====== Supplied material

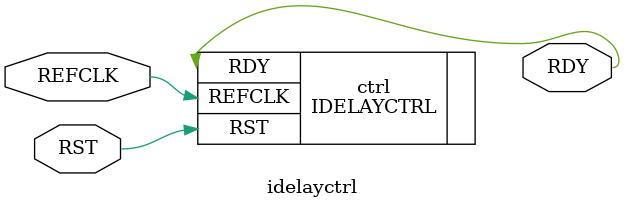
<source format=sv>

module idelayctrl #(
  parameter SIM_DEVICE = "7SERIES"
)(
  output logic RDY,
  input wire REFCLK,
  input wire RST
);

`ifdef verilator
   // This is a placeholder
   always @(posedge REFCLK or posedge RST)
     begin
	if (RST == 1'b1)
	  begin
	     RDY <= 1'b0;
	  end
	else
	  begin
	     RDY <= 1'b1;
	  end
     end
`else
   
IDELAYCTRL ctrl(.RDY, .REFCLK, .RST);
	
`endif
   
endmodule

</source>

============

Exercise details:
Exactness is what counts here: copy each entry as given and omit its pictures.

Result for this task:
<source format=sv>

module idelayctrl #(
  parameter SIM_DEVICE = "7SERIES"
)(
  output logic RDY,
  input wire REFCLK,
  input wire RST
);

`ifdef verilator
   // This is a placeholder
   always @(posedge REFCLK or posedge RST)
     begin
	if (RST == 1'b1)
	  begin
	     RDY <= 1'b0;
	  end
	else
	  begin
	     RDY <= 1'b1;
	  end
     end
`else
   
IDELAYCTRL ctrl(.RDY, .REFCLK, .RST);
	
`endif
   
endmodule

</source>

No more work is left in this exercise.